Face to face meetings get things done. With few exceptions, getting all parties together physically rather than virtually, is more effective in planning, problem-solving, and resolving disagreements. Second most effective is real-time virtual meetings where participants share a webcast or a conference telephone line. When attempting to move a multi-participant task forward, these "come to Jesus" meetings are essential. You wait for someone to return that email or support ticket, you may find yourself waiting a very, very long time.

Consider the source. Amazon is not a reference source - it is a sales tool. Fox News, Huffington Post, etc. are deliberatively provocative. The wilder the headline, the more likely the sucker who clicks the link, generating revenue for somebody. 

If all your friends jumped off a cliff, would you do it too? I suspect kids are more likely to do foolish things on line (or off) when they see their peers do them. But we "mature" individuals may be suseptible as well. That new gadget everyone seems to have (Fitbits, Echos), that newest investment opportunity (BitCoin), or health practice (quinoa, fasting, low-carb, high intensity exercise) are tempting just because its seems everybody's doin' it, doin' it.

I feel fortunate that somwhere during my misspent childhood I picked up a few good rules of common sense that seemed to have mostly served me well. You can't go too wrong with the advice given by your grandmother.

Extracted records
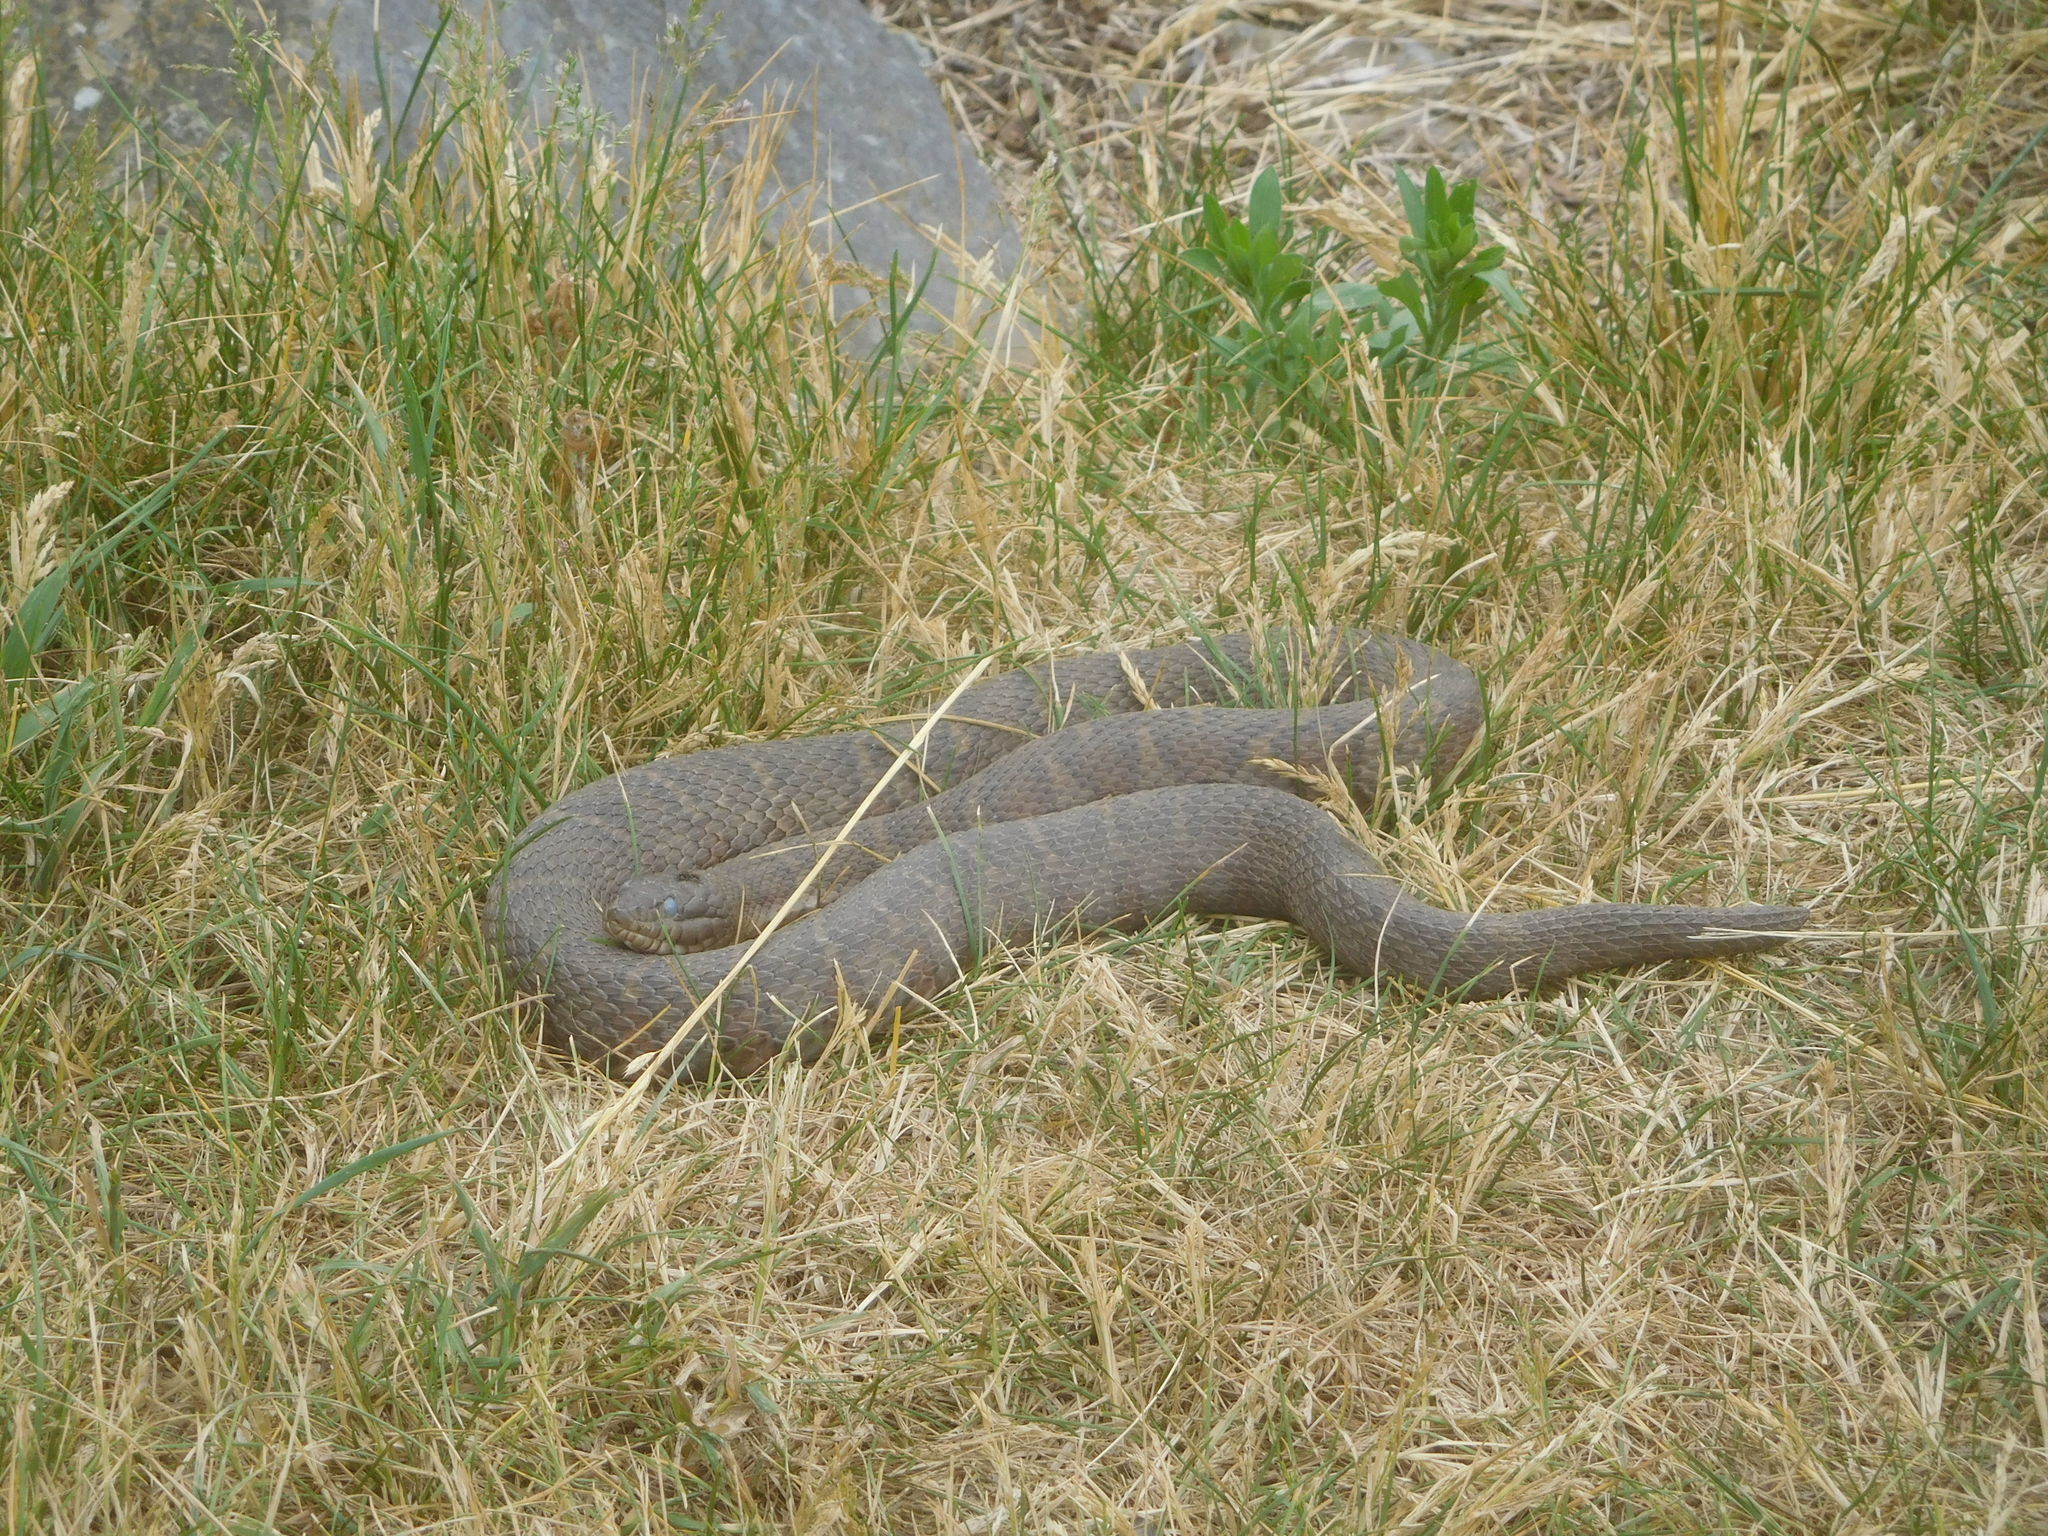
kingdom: Animalia
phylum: Chordata
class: Squamata
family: Colubridae
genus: Nerodia
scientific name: Nerodia sipedon
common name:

• Challenge A
From the essay on common-sense rules, write out the passage starting with "Face to face" and going on through "revenue for somebody.".
• Challenge B
Translate this sentence from the essay on common-sense rules into Spanish: "Amazon is not a reference source - it is a sales tool."

• Full solution A
Face to face meetings get things done. With few exceptions, getting all parties together physically rather than virtually, is more effective in planning, problem-solving, and resolving disagreements. Second most effective is real-time virtual meetings where participants share a webcast or a conference telephone line. When attempting to move a multi-participant task forward, these "come to Jesus" meetings are essential. You wait for someone to return that email or support ticket, you may find yourself waiting a very, very long time.

Consider the source. Amazon is not a reference source - it is a sales tool. Fox News, Huffington Post, etc. are deliberatively provocative. The wilder the headline, the more likely the sucker who clicks the link, generating revenue for somebody.

• Full solution B
Amazon no es una fuente de referencia: es una herramienta de ventas.